Все эти будущие подробности своей жизненной перспективы м‑р Джингль передал с обыкновенною торопливостью, поминутно моргая глазами и корча свою физиономию в жалкую улыбку. Но м‑р Пикквик легко заметил это неискусное притворство, и ему даже показалось, что глаза Джингля были увлажены слезами. Он бросил на него взгляд, исполненный самого глубокого сострадания.

– Почтенный человек, – пробормотал Джингль, закидывая свою голову и с чувством пожимая руку м‑ра Пикквика. – Неблагодарный пес… стыдно плакать… не ребенок… не выдержал… лихорадочный пароксизм… слабость… болезнь… голоден. Заслужил по делам… сильно страдал… очень… баста!

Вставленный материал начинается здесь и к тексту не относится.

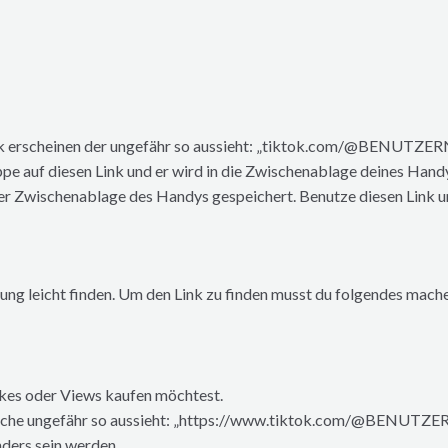
ink erscheinen der ungefähr so aussieht: „tiktok.com/@BENUTZ
pe auf diesen Link und er wird in die Zwischenablage deines Hand
 der Zwischenablage des Handys gespeichert. Benutze diesen Link 
ung leicht finden. Um den Link zu finden musst du folgendes mach
ikes oder Views kaufen möchtest.
k welche ungefähr so aussieht: „https://www.tiktok.com/@BENU
ders sein werden.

И, не чувствуя более сил притворяться хладнокровным, несчастный человек сел на лестничной ступени, закрыл лицо обеими руками и зарыдал, как дитя.

– Ну, полно, полно, – сказал м‑р Пикквик, растроганный до глубины души. – Вот я посмотрю, что можно для вас сделать, когда будут приведены в известность все обстоятельства нашего дела. Надобно поговорить с Иовом. Да где он?

– Здесь я, сэр, – откликнулся Иов, выступая на лестничную ступень.

Описывая в свое время наружность этого молодца, мы сказали, кажется, что глаза у него заплыли жиром; но теперь, в эпоху нищеты и скорби, они, по-видимому, хотели выкатиться из своих орбит.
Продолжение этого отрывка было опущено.